Le sue origini risalgono all'età dei Messapi
(lo confermano reperti del V e IV sec. a.C.) quando,
come riferisce lo scrittore greco Pausania, il suo
nome era Sybar; divenne Lupiae dopo la conquista romana
del III sec. a. C. Fiorì come municipio in
epoca Adrianea nel II sec. d.C. e venne arricchita
di un teatro, di un anfiteatro e collegata al Porto
Adriano (oggi San Cataldo).
Come tanti centri, Lecce decade dopo la caduta di
Roma anche perché i Bizantini favoriscono l'ascesa
di Otranto che impone il proprio nome all'intera aerea
(la Terra d'Otranto). Riacquista importanza con l'arrivo
dei Normanni; diventa contea nel 1069 e vi si cominciano
ad insediare ordini religiosi con il preciso scopo
di combattere l'egemonia culturale di Costantinopoli.
Alla munificenza di re Tancredi, figlio di Federico
II, si deve l' erezione della chiesa dei SS. Nicolò
e Cataldo che sorge un po' fuori dell'abitato.
In seguito gli Angioini, attraverso le potenti famiglie
dei Brienne, degli Enghien e degli Orsini Del Balzo,
le fecero superare gli angusti confini locali aprendola
ai commerci con la potente Repubblica di Venezia.
Sotto gli Aragonesi, nel XVI sec., con Carlo V che
la munì di importanti fortificazioni, la città
assunse il rango di capoluogo della Terra d'Otranto
e alla fine di quel secolo era la più popolosa
città della Puglia.

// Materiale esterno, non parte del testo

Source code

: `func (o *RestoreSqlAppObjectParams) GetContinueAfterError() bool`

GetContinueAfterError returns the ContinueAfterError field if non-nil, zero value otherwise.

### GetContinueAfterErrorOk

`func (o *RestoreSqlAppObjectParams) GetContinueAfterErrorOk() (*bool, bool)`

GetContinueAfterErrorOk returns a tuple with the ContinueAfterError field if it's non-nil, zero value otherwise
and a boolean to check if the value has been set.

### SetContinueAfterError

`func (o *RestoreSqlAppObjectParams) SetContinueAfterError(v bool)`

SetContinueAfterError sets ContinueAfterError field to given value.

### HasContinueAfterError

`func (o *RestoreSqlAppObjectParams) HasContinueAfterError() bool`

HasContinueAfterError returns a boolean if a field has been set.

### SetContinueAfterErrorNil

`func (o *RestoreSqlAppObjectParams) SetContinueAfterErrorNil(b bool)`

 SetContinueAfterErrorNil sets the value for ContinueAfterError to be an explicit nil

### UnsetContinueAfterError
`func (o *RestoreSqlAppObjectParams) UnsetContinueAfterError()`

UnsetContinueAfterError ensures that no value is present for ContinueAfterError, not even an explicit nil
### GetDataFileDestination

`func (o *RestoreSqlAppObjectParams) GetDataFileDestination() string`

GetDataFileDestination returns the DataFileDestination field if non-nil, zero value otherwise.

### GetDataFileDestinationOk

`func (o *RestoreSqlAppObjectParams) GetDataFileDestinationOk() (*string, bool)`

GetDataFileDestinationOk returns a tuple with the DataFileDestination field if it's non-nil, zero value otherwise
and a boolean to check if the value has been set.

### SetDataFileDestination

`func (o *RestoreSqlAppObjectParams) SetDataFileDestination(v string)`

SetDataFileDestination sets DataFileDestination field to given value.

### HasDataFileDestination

Espressione di questo periodo
e di quelli immediatamente successivi, quando, dopo
il Concilio di Trento, nella città si insediarono
i potenti ordini controriformati (Teatini, Gesuiti
ed altri), è il trionfo del "barocco leccese"
che caratterizza gran parte delle costruzioni del
centro storico: palazzi , chiese, conventi. Un barocco
particolare e irripetibile, reso unico dalla caratteristica
della locale "pietra leccese", tenera e
docile, versatile, duttile, disponibile ad ogni intaglio,
ad ogni arabesco, vasi di fiori e frutta, chimere
e centauri, incredibili ceselli, colonne tortili,
bizzarre cariatidi; dotata di un colore caldo, quasi
dorato, rosa alla luce del tramonto.
Il complesso unitario di tali tesori artistici hanno
valso a Lecce l'appellativo di "Firenze del Barocco",
coniato nel XIX sec. dallo storico tedesco Gregorovius.
Il presente vede, fuori dalle mura, una città
architettonicamente anonima ma pulsante di attività
commerciali intorno allo splendido centro storico
a cui la limitazione del traffico cittadino ed il
fervore dei restauri permettono di conservare intatto
il fascino aristocratico e discreto.